Problem statement
Copy the text from all of the records below line for line, keeping each line exactly the same. Leave out the pictures.

··· Extracted data

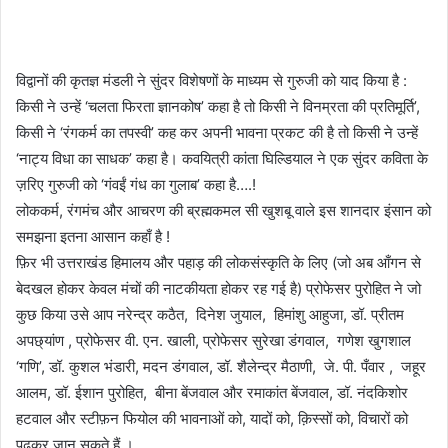
विद्वानों की कृतज्ञ मंडली ने सुंदर विशेषणों के माध्यम से गुरुजी को याद किया है :
किसी ने उन्हें ‘चलता फिरता ज्ञानकोष’ कहा है तो किसी ने विनम्रता की प्रतिमूर्ति’,
किसी ने ‘रंगकर्म का तपस्वी’ कह कर अपनी भावना प्रकट की है तो किसी ने उन्हें
‘नाट्य विधा का साधक’ कहा है। कवयित्री कांता घिल्डियाल ने एक सुंदर कविता के
ज़रिए गुरुजी को ‘गंवईं गंध का गुलाब’ कहा है….!
लोककर्म, रंगमंच और आचरण की ब्रह्मकमल सी खुशबू वाले इस शानदार इंसान को
समझना इतना आसान कहाँ है !
फ़िर भी उत्तराखंड हिमालय और पहाड़ की लोकसंस्कृति के लिए (जो अब आँगन से
बेदखल होकर केवल मंचों की नाटकीयता होकर रह गई है) प्रोफेसर पुरोहित ने जो
कुछ किया उसे आप नरेन्द्र कठैत, दिनेश जुयाल, हिमांशु आहुजा, डॉ. प्रीतम
अपछ्यांण , प्रोफेसर वी. एन. खाली, प्रोफेसर सुरेखा डंगवाल, गणेश खुगशाल
‘गणि’, डॉ. कुशल भंडारी, मदन डंगवाल, डॉ. शैलेन्द्र मैठाणी, जे. पी. पँवार , जहूर
आलम, डॉ. ईशान पुरोहित, बीना बेंजवाल और रमाकांत बेंजवाल, डॉ. नंदकिशोर
हटवाल और स्टीफ़न फियोल की भावनाओं को, यादों को, क़िस्सों को, विचारों को
पढ़कर जान सकते हैं ।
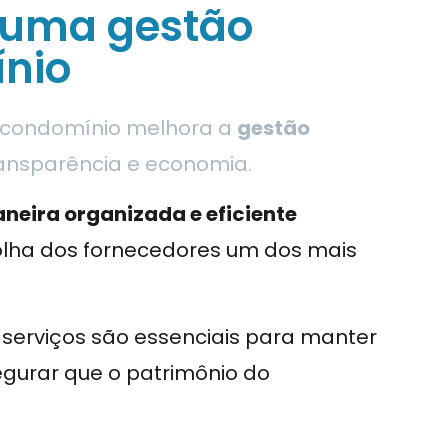
 uma gestão
ínio
o condomínio melhora a
gestão
ransparência e economia.
neira organizada e eficiente
olha dos fornecedores um dos mais
 serviços são essenciais para manter
gurar que o patrimônio do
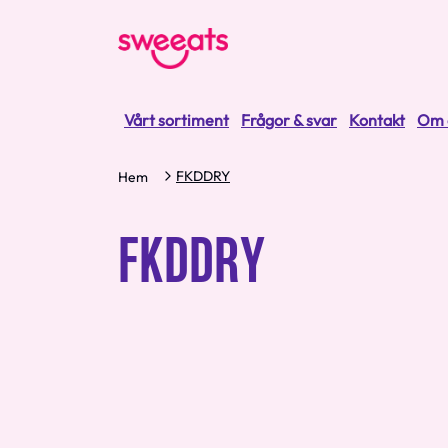
Vårt sortiment
Frågor & svar
Kontakt
Om 
FKDDRY
Hem
FKDDRY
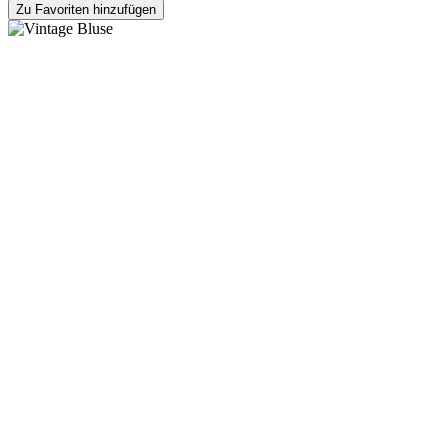
Zu Favoriten hinzufügen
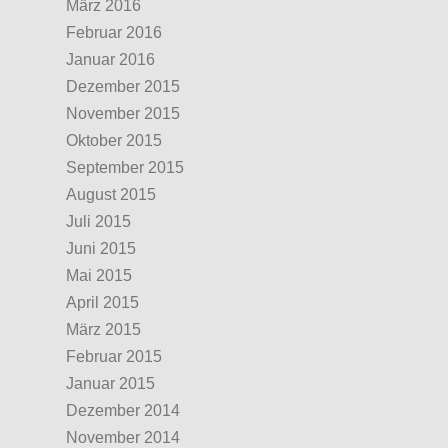
März 2016
Februar 2016
Januar 2016
Dezember 2015
November 2015
Oktober 2015
September 2015
August 2015
Juli 2015
Juni 2015
Mai 2015
April 2015
März 2015
Februar 2015
Januar 2015
Dezember 2014
November 2014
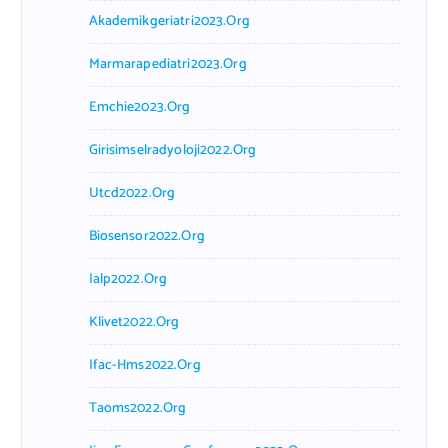
Akademikgeriatri2023.org
Marmarapediatri2023.org
Emchie2023.org
Girisimselradyoloji2022.org
Utcd2022.org
Biosensor2022.org
Ialp2022.org
Klivet2022.org
Ifac-Hms2022.org
Taoms2022.org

······

Written response
विद्वानों की कृतज्ञ मंडली ने सुंदर विशेषणों के माध्यम से गुरुजी को याद किया है :
किसी ने उन्हें ‘चलता फिरता ज्ञानकोष’ कहा है तो किसी ने विनम्रता की प्रतिमूर्ति’,
किसी ने ‘रंगकर्म का तपस्वी’ कह कर अपनी भावना प्रकट की है तो किसी ने उन्हें
‘नाट्य विधा का साधक’ कहा है। कवयित्री कांता घिल्डियाल ने एक सुंदर कविता के
ज़रिए गुरुजी को ‘गंवईं गंध का गुलाब’ कहा है….!
लोककर्म, रंगमंच और आचरण की ब्रह्मकमल सी खुशबू वाले इस शानदार इंसान को
समझना इतना आसान कहाँ है !
फ़िर भी उत्तराखंड हिमालय और पहाड़ की लोकसंस्कृति के लिए (जो अब आँगन से
बेदखल होकर केवल मंचों की नाटकीयता होकर रह गई है) प्रोफेसर पुरोहित ने जो
कुछ किया उसे आप नरेन्द्र कठैत, दिनेश जुयाल, हिमांशु आहुजा, डॉ. प्रीतम
अपछ्यांण , प्रोफेसर वी. एन. खाली, प्रोफेसर सुरेखा डंगवाल, गणेश खुगशाल
‘गणि’, डॉ. कुशल भंडारी, मदन डंगवाल, डॉ. शैलेन्द्र मैठाणी, जे. पी. पँवार , जहूर
आलम, डॉ. ईशान पुरोहित, बीना बेंजवाल और रमाकांत बेंजवाल, डॉ. नंदकिशोर
हटवाल और स्टीफ़न फियोल की भावनाओं को, यादों को, क़िस्सों को, विचारों को
पढ़कर जान सकते हैं ।
 uma gestão
ínio
o condomínio melhora a
gestão
ransparência e economia.
neira organizada e eficiente
olha dos fornecedores um dos mais
 serviços são essenciais para manter
gurar que o patrimônio do
Vårt sortiment
Frågor & svar
Kontakt
Om 
FKDDRY
Hem
FKDDRY
Zu Favoriten hinzufügen
März 2016
Februar 2016
Januar 2016
Dezember 2015
November 2015
Oktober 2015
September 2015
August 2015
Juli 2015
Juni 2015
Mai 2015
April 2015
März 2015
Februar 2015
Januar 2015
Dezember 2014
November 2014
Akademikgeriatri2023.org
Marmarapediatri2023.org
Emchie2023.org
Girisimselradyoloji2022.org
Utcd2022.org
Biosensor2022.org
Ialp2022.org
Klivet2022.org
Ifac-Hms2022.org
Taoms2022.org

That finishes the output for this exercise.